Not until Jan. 19, when a lawyer driving a BMW was arrested for
fondling himself in his car in front of other female Cardozo students,
was there any glimmer of hope for Muradyan. However, the two girls who
accused Muradyan refused to change their original identification of him.
But they made a big mistake in their trumped-up charge: they changed
the time of the original incident from 4:15 to 1:15. Muradyan was in
the school at the time, teaching a class, a fact attested to by two
colleagues and the principal. With the case quickly falling apart
because of the lies, the Queens district attorney cleared Muradyan.
Although he is thrilled to be back in the classroom, Muradyan said he
is sad about what he describes as “an epidemic, where kids can say
anything they want, without repercussions.”
His thoughts were shared by UFT President Randi Weingarten, who said,
“We are seeing more and more of this. Too often, there is presumption
of guilt. We have lots of cases like this, where people are sent to the
rubber rooms for months.”
There has to be a real investigation of each case, she added. “And now
we have a new contractual right that when there is a false accusation
the Department of Education has to make the teacher whole,” she said.
“Otherwise, the injury to a person’s reputation is permanent.”
To this day, Muradyan still doesn’t know who his accusers are, and
nothing has happened to them. Perhaps a class in due process for his
accusers might be in order, since they attend a school named after a
New York judge appointed by President Herbert Hoover to the U.S.

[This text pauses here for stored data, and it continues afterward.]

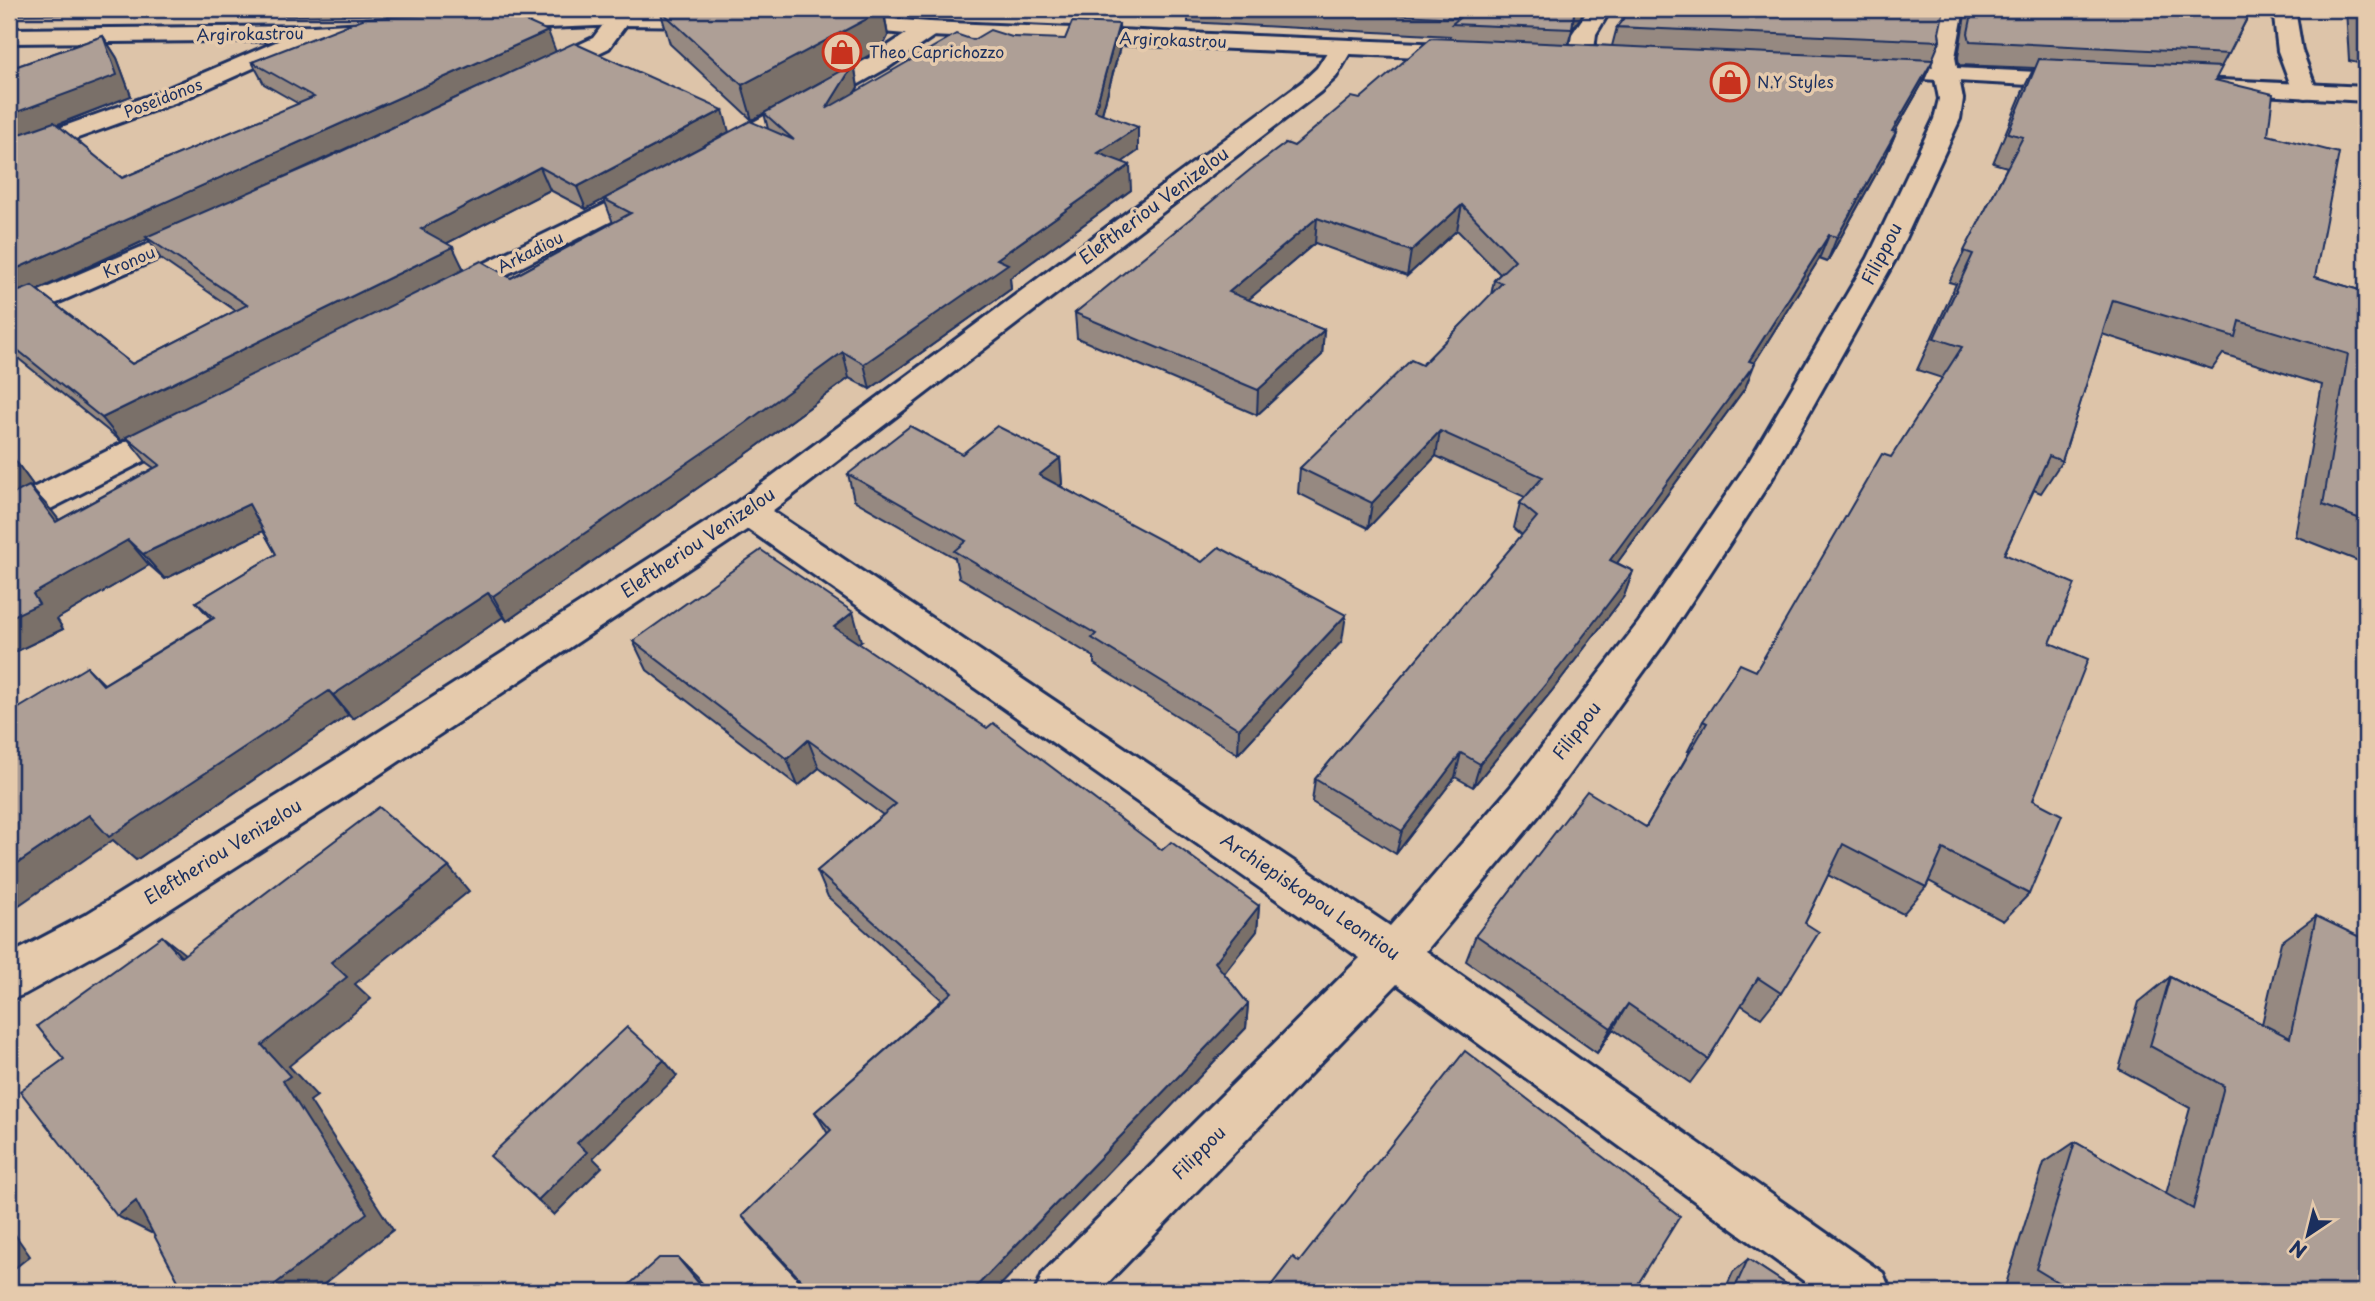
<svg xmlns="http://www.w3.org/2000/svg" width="2375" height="1301" viewBox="0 0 2375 1301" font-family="'Playpen Sans',sans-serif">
  <rect width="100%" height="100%" fill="#ddc4a9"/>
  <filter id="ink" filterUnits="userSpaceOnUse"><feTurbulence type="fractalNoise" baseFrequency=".0143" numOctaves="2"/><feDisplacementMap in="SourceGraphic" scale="14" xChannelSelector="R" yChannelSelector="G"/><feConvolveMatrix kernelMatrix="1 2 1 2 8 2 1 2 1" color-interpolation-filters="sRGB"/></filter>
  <g filter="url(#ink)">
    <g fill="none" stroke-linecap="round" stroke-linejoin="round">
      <defs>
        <g id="street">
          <polygon points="518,9 543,9 525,26 509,26 505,21"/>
          <polygon points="1589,9 1611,9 1596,34 1593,57 1589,62 1581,64 1573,62 1569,57 1572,34"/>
          <polygon points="1942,9 1964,9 1955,57 1963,99 1960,119 1896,258 1773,477 1665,642 1540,814 1426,951 1883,1273 1891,1292 1819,1292 1397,984 1099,1292 1035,1292 1043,1273 1360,958 748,529 365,784 117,943 25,994 9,1000 9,955 85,915 335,760 736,503 1302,82 1317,68 1334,41 1350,41 1354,46 1336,77 1320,92 772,511 1390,926 1510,788 1639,622 1748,463 1868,258 1934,119 1939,99 1931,57"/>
          <polygon points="2273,9 2295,9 2302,51 2317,91 2314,96 2305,98 2296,96 2293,91 2278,51"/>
          <polygon points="620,11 628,13 631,18 609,48 551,76 542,78 533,76 530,71 533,66 593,38 612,13"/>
          <polygon points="929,22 937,24 941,29 937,34 889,67 728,158 719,160 710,158 706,152 710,146 871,57 921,24"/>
          <polygon points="313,26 321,28 325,33 321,38 177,102 9,163 9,146 159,92"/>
          <polygon points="655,180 665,182 669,188 665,194 460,298 449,301 438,298 434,292 438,286"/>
          <polygon points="202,221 212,223 216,229 212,235 9,324 9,304"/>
          <polygon points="183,416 195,419 200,427 195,435 21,524 9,527 9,500 171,419"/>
        </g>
        <g id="secondary">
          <polygon points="620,11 713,12 721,14 725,19 721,24 713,26 620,25 473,31 465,29 461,24 465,19 473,17"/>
          <polygon points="833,15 929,22 1468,45 1476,47 1480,52 1476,57 1468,59 929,36 825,27 821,22 825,17"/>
          <polygon points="381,22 389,24 393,29 389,34 313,40 9,43 9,29 313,26"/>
          <polygon points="1875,64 2080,74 2089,76 2092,81 2089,86 2080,88 1866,76 1863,71 1866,66"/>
          <polygon points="2200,79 2366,87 2366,101 2191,91 2188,86 2191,81"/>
        </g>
      </defs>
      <use href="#street" stroke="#1b2f5e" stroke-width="6"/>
      <use href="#secondary" stroke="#1b2f5e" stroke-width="6"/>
      <use href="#street" fill="#e5caac" fill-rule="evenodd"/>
      <use href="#secondary" fill="#e5caac" fill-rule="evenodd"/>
    </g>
    <g fill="#968981" stroke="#1b2f5e" stroke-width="2" fill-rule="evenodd">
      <polygon points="9,9 199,9 195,13 9,15"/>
      <path d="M 279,9 L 507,9 L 494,12 L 555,51 L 729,132 L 768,129 L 764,113 L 752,120 L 670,44 L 660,10 L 663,9 L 900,9 L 897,17 L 885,17 L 888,36 L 883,46 L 870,55 L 780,104 L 854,64 L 858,87 L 856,92 L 973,40 L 1012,37 L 1120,47 L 1102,114 L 1138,151 L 1122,162 L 1131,190 L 1010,278 L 1011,289 L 870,389 L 849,378 L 752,450 L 507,621 L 503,617 L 353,719 L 348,715 L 136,860 L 113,840 L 87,667 L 104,684 L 211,619 L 196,602 L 276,554 L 263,531 L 165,579 L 149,565 L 57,619 L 63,629 L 9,655 L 9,452 L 33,485 L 30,487 L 59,520 L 154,468 L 147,463 L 127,438 L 121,441 L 9,351 L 9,69 L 103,36 L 117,58 L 131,96 L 57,125 L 122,178 L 299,104 L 264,84 L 252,62 L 429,15 L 428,14 L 286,16 L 282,14 ZM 408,120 L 312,165 L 279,179 ZM 550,190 L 586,209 L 604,199 L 613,223 L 511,278 L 464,269 L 447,243 ZM 148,239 L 161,259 L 236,311 L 132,364 L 37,290 Z"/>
      <polygon points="1188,9 1586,9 1572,30 1568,44 1612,46 1617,27 1939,33 1940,41 1922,84 1895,131 1896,132 1886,156 1827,262 1819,259 1754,363 1745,388 1617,563 1633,571 1624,596 1551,692 1473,787 1455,777 1396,854 1312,802 1315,779 1522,535 1514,528 1520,503 1525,497 1436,456 1368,528 1298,493 1300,468 1422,365 1491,295 1494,280 1500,274 1457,230 1407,276 1315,243 1248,300 1324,330 1322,355 1257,415 1077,338 1075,313 1294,146 1360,99 1449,39 1450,36 1188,22"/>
      <polygon points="1966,9 2262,9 2256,18 2248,17 2221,67 2215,80 2268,135 2315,277 2366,292 2366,564 2295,536 2322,385 2223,354 2212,369 2102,334 2062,461 2041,493 2034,490 2004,554 2050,643 2033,800 2029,894 2003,921 1929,881 1926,887 1903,914 1828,875 1805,923 1781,993 1761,1018 1741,1005 1708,1059 1690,1083 1613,1029 1597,1053 1466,961 1476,935 1646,827 1690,751 1688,751 1703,721 1756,671 1942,378 1917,370 1956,284 1949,282 2007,167 1993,163 2024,88 2034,68 1959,65 1958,57"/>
      <polygon points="2346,9 2366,9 2366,65 2349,61"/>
      <polygon points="962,454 1060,458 1062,484 1060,486 1342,641 1238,754 1094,664 1094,657 959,577 955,558 854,500 848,474"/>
      <polygon points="633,641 861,641 858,643 1162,850 1259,906 1257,931 1224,973 1248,1004 1246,1028 994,1292 810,1292 758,1235 742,1216 828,1134 815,1112 942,1000 828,897 817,871 883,815 819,768 798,786 647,670"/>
      <polygon points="2316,916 2366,1292 2014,1292 2005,1287 2044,1163 2075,1142 2166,1194 2190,1108 2119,1069 2139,1002 2170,977 2262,1024 2281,942"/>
      <polygon points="1748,1259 1798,1292 1724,1292 1733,1272"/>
    </g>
    <g fill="#7a6f69" stroke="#1b2f5e" stroke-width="2">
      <polygon points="192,9 199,9 195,13"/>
      <polygon points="491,9 507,9 493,13"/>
      <polygon points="879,9 883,9 888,36 883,46 870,55 752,120 742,85"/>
      <polygon points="895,9 900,9 897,17"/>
      <polygon points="1577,9 1586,9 1572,30 1574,13"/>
      <polygon points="1119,24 1120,47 1096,135 1095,111"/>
      <polygon points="548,31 556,52 149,239 146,237 148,239 9,303 9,272"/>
      <polygon points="103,36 117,58 131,96 9,143 9,115"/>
      <polygon points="1933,60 1922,84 1882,154 1892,131"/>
      <polygon points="854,64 858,87 831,133 826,109"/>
      <polygon points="723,110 729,132 586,209 577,187"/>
      <polygon points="1138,127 1138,151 1100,178 1098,153"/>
      <polygon points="1896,132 1886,156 1827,262 1837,237"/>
      <polygon points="1130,165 1131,190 1010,278 1011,289 870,389 864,364 997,259"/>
      <polygon points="540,167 550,190 432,251 421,229"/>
      <polygon points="1462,205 1457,230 1407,276 1411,251"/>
      <polygon points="1317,218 1315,243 1228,317 1229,292"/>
      <polygon points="1829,235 1819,259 1746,376 1755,363 1745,388 1601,585 1610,560 1749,361"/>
      <polygon points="453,247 464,270 121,441 102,418"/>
      <polygon points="1324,330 1322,355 1257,415 1258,390"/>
      <polygon points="843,352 849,378 752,450 507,621 493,596"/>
      <polygon points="1440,431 1436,456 1368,528 1372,503"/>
      <polygon points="9,452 33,485 30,487 52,511 79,547 9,499"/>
      <polygon points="1060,458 1062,484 1042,501 1039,475"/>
      <polygon points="249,504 267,529 165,579 143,554"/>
      <polygon points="128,540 149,565 57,619 63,629 9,655 9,618 33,594"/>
      <polygon points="1633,571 1624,596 1551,692 1473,787 1480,764"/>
      <polygon points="488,593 503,617 353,719 333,695"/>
      <polygon points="853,612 861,641 843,655 834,627"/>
      <polygon points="1346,615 1342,641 1238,754 1239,729"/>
      <polygon points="329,691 348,715 136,860 113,840 9,912 9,869 89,815"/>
      <polygon points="808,740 819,768 798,786 787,759"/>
      <polygon points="1461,753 1455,777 1396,854 1402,831"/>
      <polygon points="449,867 469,891 355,984 371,999 289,1066 317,1096 310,1101 393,1230 314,1292 265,1292 283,1081 262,1045 331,962"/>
      <polygon points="1259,906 1257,931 1214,986 1215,962"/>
      <polygon points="162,936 190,958 181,957"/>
      <polygon points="1248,1004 1246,1028 994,1292 971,1292"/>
      <polygon points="1628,1004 1613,1029 1597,1053 1611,1028"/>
      <polygon points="664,1060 677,1076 593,1158 602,1167 554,1215 538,1200 577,1143"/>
      <polygon points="136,1201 169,1219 151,1233 117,1216"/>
      <polygon points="9,1226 30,1256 9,1273"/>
      <polygon points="678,1258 697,1277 710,1292 706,1292"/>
      <polygon points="558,1283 570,1292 565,1292"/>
    </g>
    <g fill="#ae9f96" stroke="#1b2f5e" stroke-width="2">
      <polygon points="663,9 879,9 877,13 863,21 742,85 660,10"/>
      <polygon points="1294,9 1577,9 1574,13 1572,29 1452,24 1459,18"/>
      <polygon points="1631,9 1944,9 1939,33 1940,41 1617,27"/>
      <polygon points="1973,9 2249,9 2249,14 2229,54 1970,41 1968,33"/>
      <polygon points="2361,9 2366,9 2366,42 2363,41"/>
      <polygon points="505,12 548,31 9,272 9,138 54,122 122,178 314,97 252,62 365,18"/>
      <polygon points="1072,22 1119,24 1095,111 1138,127 1098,153 1130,165 997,259 1008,264 864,364 843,352 743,425 493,596 488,593 333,695 329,691 109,837 89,815 9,869 9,714 87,667 103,685 214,618 196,602 276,554 249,504 143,554 128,540 33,594 39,604 9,618 9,496 29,486 56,522 160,465 126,437 481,261 511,278 631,213 604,199 750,121 794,140 764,113 854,64 826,109 956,34 973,40 990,30 1012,37 1065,39"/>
      <polygon points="103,36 117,75 9,115 9,69"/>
      <polygon points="1431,38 1933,60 1892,131 1896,132 1837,237 1829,235 1749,361 1755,363 1610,560 1633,571 1559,668 1480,764 1461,753 1402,831 1315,779 1537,517 1520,503 1543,477 1440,431 1372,503 1300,468 1411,360 1422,365 1502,283 1494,280 1515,260 1462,205 1411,251 1317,218 1229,292 1324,330 1258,390 1075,313 1251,169 1286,143 1294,146 1352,97 1360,99"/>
      <polygon points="574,43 723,110 577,187 540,167 421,229 453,247 102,418 9,343 9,295 32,286 132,364 247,305 146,237 312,165"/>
      <polygon points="2039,59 2222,67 2215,80 2273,94 2268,135 2339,153 2315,277 2366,292 2366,521 2323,505 2348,354 2239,321 2235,337 2113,300 2062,461 2049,456 2004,554 2075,584 2050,643 2088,659 2033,800 2062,815 2029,894 1943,849 1926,887 1843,844 1805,923 1819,932 1781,993 1758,978 1708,1059 1628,1004 1611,1028 1476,935 1587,791 1646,827 1707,723 1703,721 1740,664 1756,671 1882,454 1891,457 1962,347 1934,338 1973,254 1964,251 2023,137 2008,133"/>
      <polygon points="910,426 962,454 997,426 1060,458 1039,475 1202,562 1219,547 1346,615 1239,729 1092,638 1096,634 954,551 966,541 848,474"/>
      <polygon points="761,550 853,612 834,627 987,728 993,723 1162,850 1171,842 1259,906 1215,962 1248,1004 971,1292 812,1292 742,1216 831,1130 815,1112 952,992 817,871 896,804 808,740 787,759 633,641"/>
      <polygon points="379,807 449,867 331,962 347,977 262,1045 290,1076 283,1081 367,1213 265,1292 184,1292 136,1201 117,1216 20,1091 64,1059 37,1026 162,936 181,957"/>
      <polygon points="2316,916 2366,940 2366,1292 2074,1292 2036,1269 2075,1142 2193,1209 2224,1086 2150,1046 2170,977 2290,1038"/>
      <polygon points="627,1027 664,1060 577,1143 587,1152 538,1200 490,1156"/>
      <polygon points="1465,1051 1680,1216 1633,1292 1266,1292 1293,1257 1299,1262"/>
      <polygon points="659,1258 678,1258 706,1292 621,1292"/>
      <polygon points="1748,1259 1798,1292 1733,1292"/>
      <polygon points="558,1283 565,1292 547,1292"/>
    </g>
  </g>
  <defs>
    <symbol id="shop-ring" viewBox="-11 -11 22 22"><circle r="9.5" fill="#e5caac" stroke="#c8321e" stroke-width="1.5"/><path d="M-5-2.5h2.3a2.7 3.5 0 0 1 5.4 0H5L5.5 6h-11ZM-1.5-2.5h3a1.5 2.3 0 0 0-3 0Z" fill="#c8321e"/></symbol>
  </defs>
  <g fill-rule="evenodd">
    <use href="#shop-ring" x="820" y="30" width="44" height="44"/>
    <use href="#shop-ring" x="1708" y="60" width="44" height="44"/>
  </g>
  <g text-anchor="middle" stroke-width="7" stroke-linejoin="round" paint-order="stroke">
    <g font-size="16" fill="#1b2f5e" stroke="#e5caac">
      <text transform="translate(250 34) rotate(-1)" y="6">Argirokastrou</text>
      <text transform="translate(1173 40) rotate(2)" y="6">Argirokastrou</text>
      <text transform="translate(163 98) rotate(-21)" y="6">Poseidonos</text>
      <text transform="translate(530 252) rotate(-27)" y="6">Arkadiou</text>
      <text transform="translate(129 262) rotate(-24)" y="6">Kronou</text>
    </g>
    <g font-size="16" fill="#1b2f5e" stroke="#e5caac" text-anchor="start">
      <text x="869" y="58">Theo Caprichozzo</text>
      <text x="1757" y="88">N.Y Styles</text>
    </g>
    <g font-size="18" fill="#1b2f5e" stroke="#e5caac">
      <text transform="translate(1154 206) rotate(-37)" y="6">Eleftheriou Venizelou</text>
      <text transform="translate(1882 254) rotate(-63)" y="6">Filippou</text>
      <text transform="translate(698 543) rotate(-34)" y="6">Eleftheriou Venizelou</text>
      <text transform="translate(1577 731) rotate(-53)" y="6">Filippou</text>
      <text transform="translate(223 852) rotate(-32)" y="6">Eleftheriou Venizelou</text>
      <text transform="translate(1310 897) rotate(34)" y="6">Archiepiskopou Leontiou</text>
      <text transform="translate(1199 1153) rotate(-45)" y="6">Filippou</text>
    </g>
  </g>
  <rect width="2375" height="1301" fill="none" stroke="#e5caac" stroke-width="35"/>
  <rect x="18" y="18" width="2340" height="1266" fill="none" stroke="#1b2f5e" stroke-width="2.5" filter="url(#ink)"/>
  <g transform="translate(2308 1235) rotate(215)" stroke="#e5caac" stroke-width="5" paint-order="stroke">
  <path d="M0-5L12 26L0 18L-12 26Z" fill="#1b2f5e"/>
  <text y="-10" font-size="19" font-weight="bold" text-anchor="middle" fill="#1b2f5e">N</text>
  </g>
</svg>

Supreme Court and who was described by Harvard professor Roscoe Pound
as one of the 10 best legal minds in American history.
Muradyan also had help from his UFT chapter leader, Dino Sferrazza, and
teachers at the school.
After Muradyan’s arrest, Sferrazza said he noticed a pattern from
reading the DOE occurrence reports for Cardozo. “There were three or
four similar incidents reported at Cardozo and we knew it was happening
at other schools,” Sferrazza said. “I called Ara’s lawyer and urged him
to subpoena the reports, which I felt proved it wasn’t him.”
Sferrazza said he was in constant touch with Muradyan during his time
in the rubber room. “I was calling him to cheer him up and to tell him
we were behind him.” Other teachers wrote letters of support to the
Queens district attorney.
Muradyan said the first person he called from jail was his mother.
“That was the lowest point,” he said. “She was crying and she said, ‘I
didn’t raise a son who would do such a thing.’”
The false arrest “broke my parents’ hearts big time,” Muradyan added.